Based upon current high pipeline activity, and new opportunities resulting from the Qualcomm marketing agreement announced July 22, 2010, Alanco/StarTrak anticipates accelerated sales growth in fiscal year 2011 to exceed $20 million, a 35% plus increase over fiscal year 2010. Fiscal year 2011 performance is on track to deliver significant positive EBITDA, and a net operating income for the second half of the year.

Robert R. Kauffman, Alanco Chairman and CEO, commented, “The new Alanco/StarTrak is now focused solely on the exceptional growth and profitability potential of our wireless asset management business, which is experiencing increasing demand for its state-of-the-art refrigerated transport monitoring technology. Additional strategic initiatives in support of our restructured business plan include a planned corporate name change, further debt restructuring/reduction, and consideration of other corporate strategic alternatives. We are committed to restoring shareholder value in the new company and look forward to a productive new fiscal year 2011.”

Alanco Technologies, Inc. provides wireless monitoring and asset management solutions through its StarTrak Systems subsidiary. StarTrak Systems is the dominant provider of tracking, monitoring and control services to the refrigerated or “Reefer” segment of the transportation marketplace, enabling customers to increase efficiency and reduce costs of the refrigerated supply chain.
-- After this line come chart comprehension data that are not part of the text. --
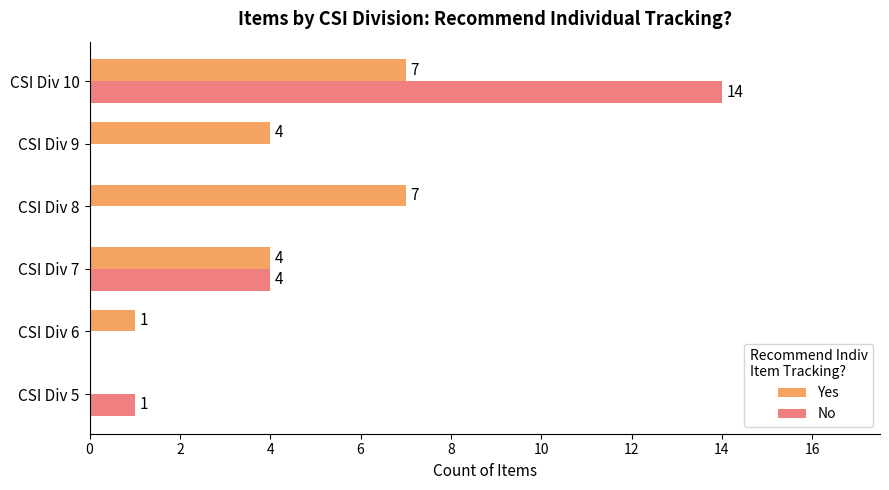

True or false: No has a value of 3 at CSI Div 7.

False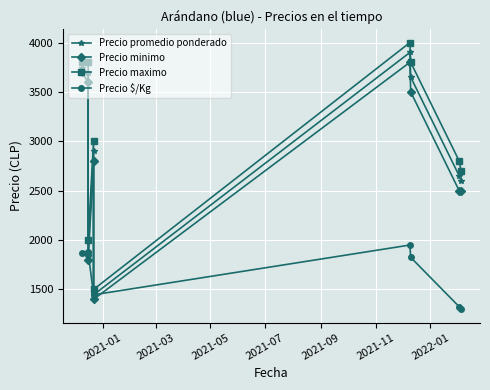

How many interior local peaks does the Precio minimo series have?

2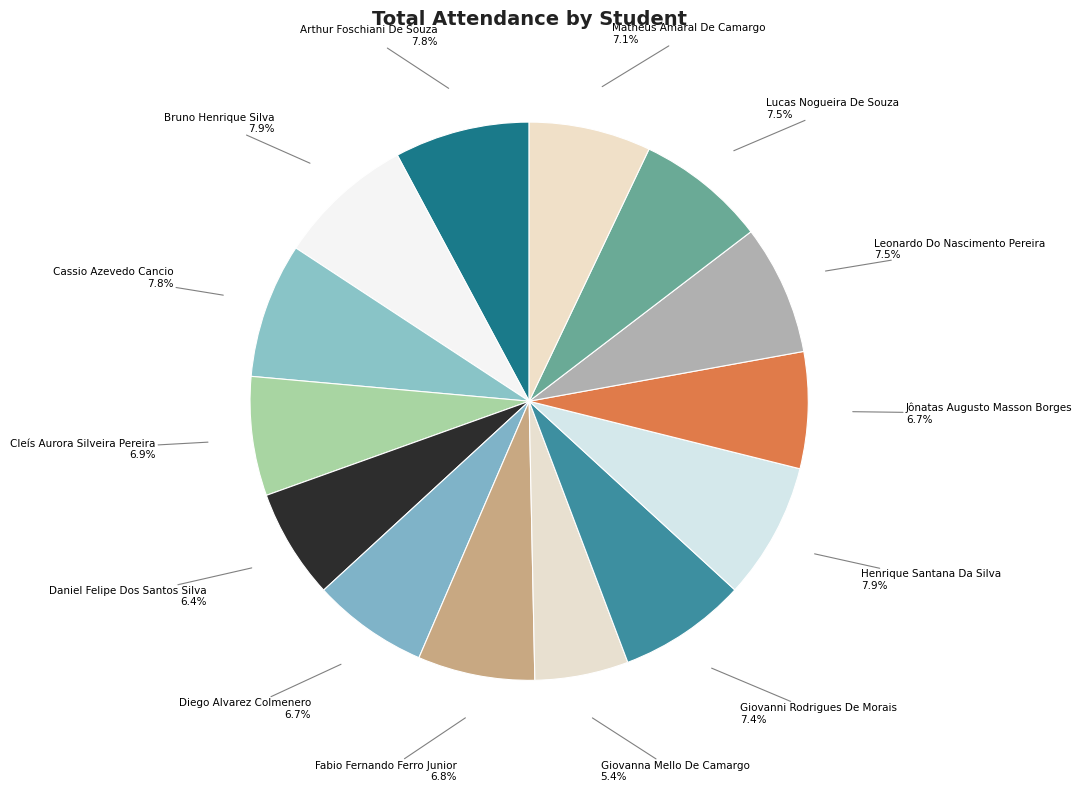

Is it true that Cassio Azevedo Cancio is 8% of the pie?

True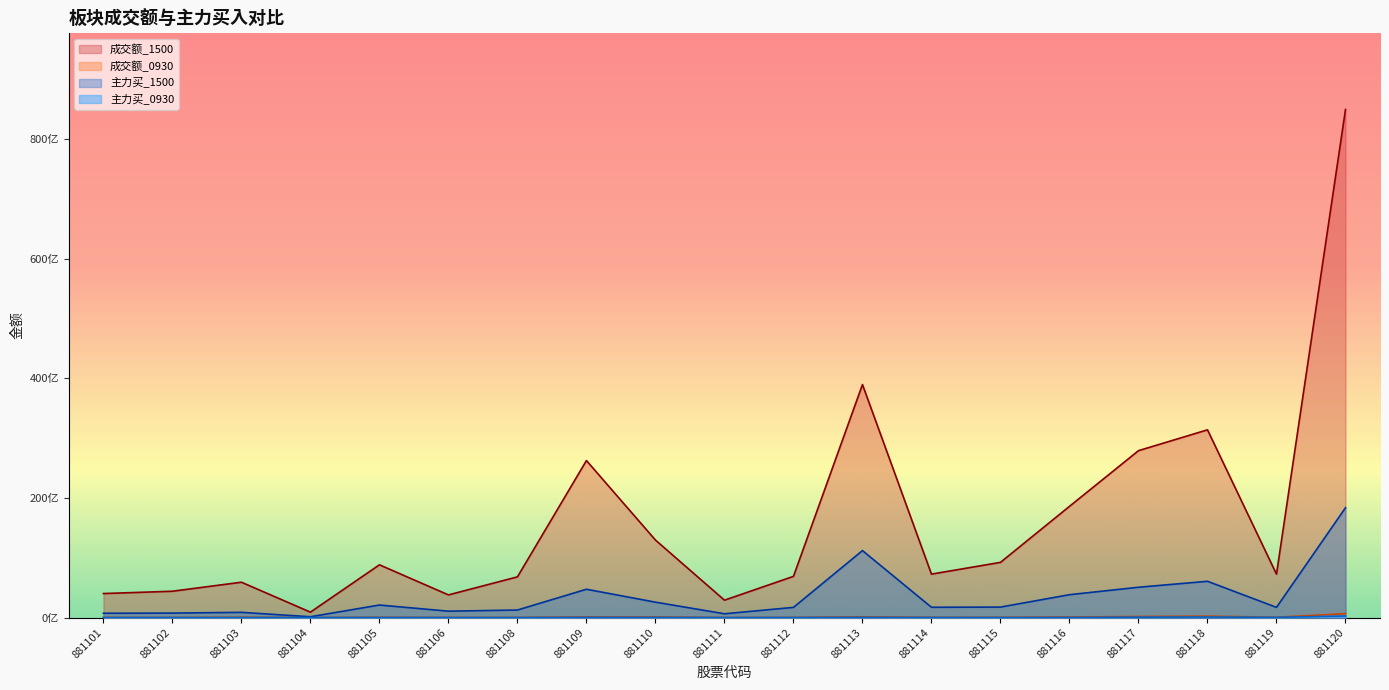

Is it true that 成交额_0930 equals 119329850 at 881109?

True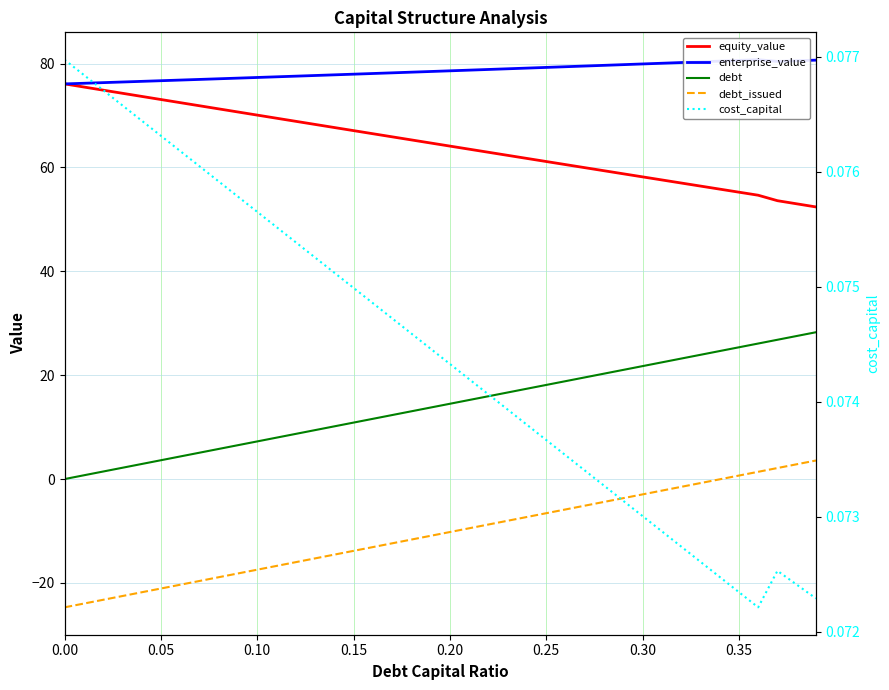

What is the greatest value displayed?

80.8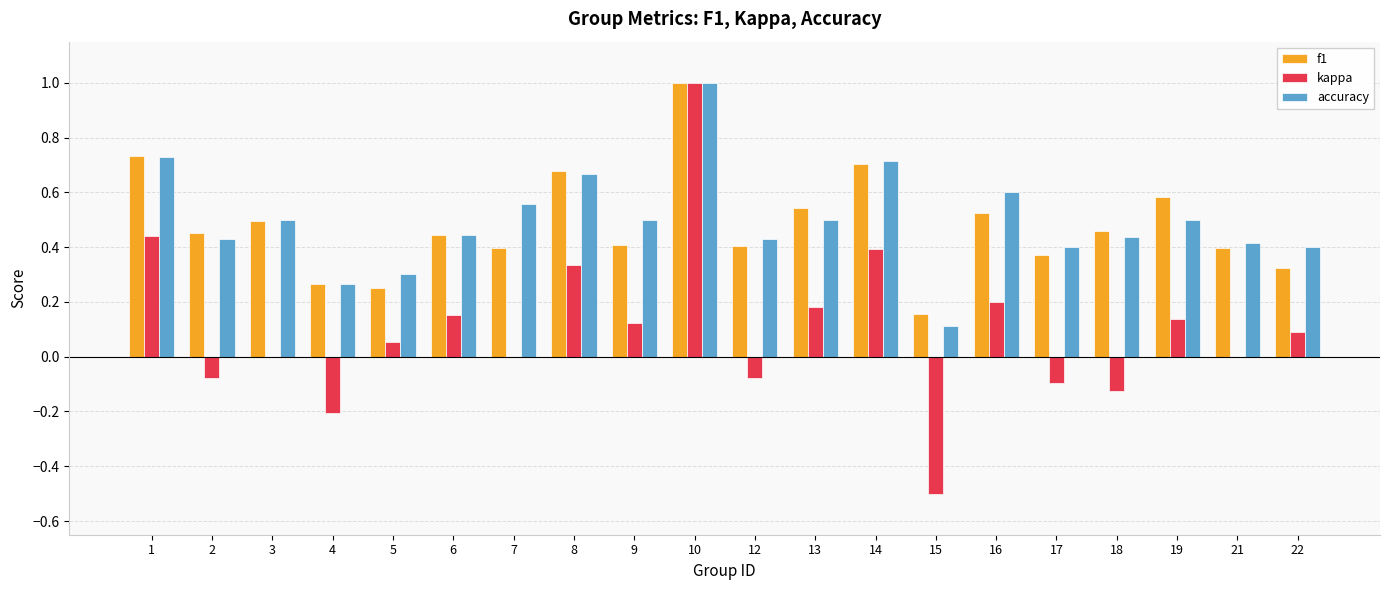

What is the sum of all f1 values?

9.6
For more information, visit the Alanco website at www.alanco.com or StarTrak Systems at www.startrak.com.

EXCEPT FOR HISTORICAL INFORMATION, THE STATEMENTS CONTAINED IN THIS PRESS RELEASE ARE FORWARD-LOOKING STATEMENTS MADE PURSUANT TO THE SAFE HARBOR PROVISIONS OF THE PRIVATE SECURITIES LITIGATION REFORM ACT OF 1995. ALL SUCH FORWARD-LOOKING STATEMENTS ARE SUBJECT TO, AND ARE QUALIFIED BY, RISKS AND UNCERTAINTIES THAT COULD CAUSE ACTUAL RESULTS TO DIFFER MATERIALLY FROM THOSE EXPRESSED OR IMPLIED BY THOSE STATEMENTS. THESE RISKS AND UNCERTAINTIES INCLUDE, BUT ARE NOT LIMITED TO, REDUCED DEMAND FOR INFORMATION TECHNOLOGY EQUIPMENT; COMPETITIVE PRICING AND DIFFICULTY MANAGING PRODUCT COSTS; DEVELOPMENT OF NEW TECHNOLOGIES THAT MAKE THE COMPANY’S PRODUCTS OBSOLETE; RAPID INDUSTRY CHANGES; FAILURE OF AN ACQUIRED BUSINESS TO FURTHER THE COMPANY’S STRATEGIES; THE ABILITY TO MAINTAIN SATISFACTORY RELATIONSHIPS WITH LENDERS AND REMAIN IN COMPLIANCE WITH FINANCIAL LOAN COVENANTS AND OTHER REQUIREMENTS UNDER CURRENT BANKING AGREEMENTS; AND THE ABILITY TO SECURE AND MAINTAIN KEY CONTRACTS AND RELATIONSHIPS.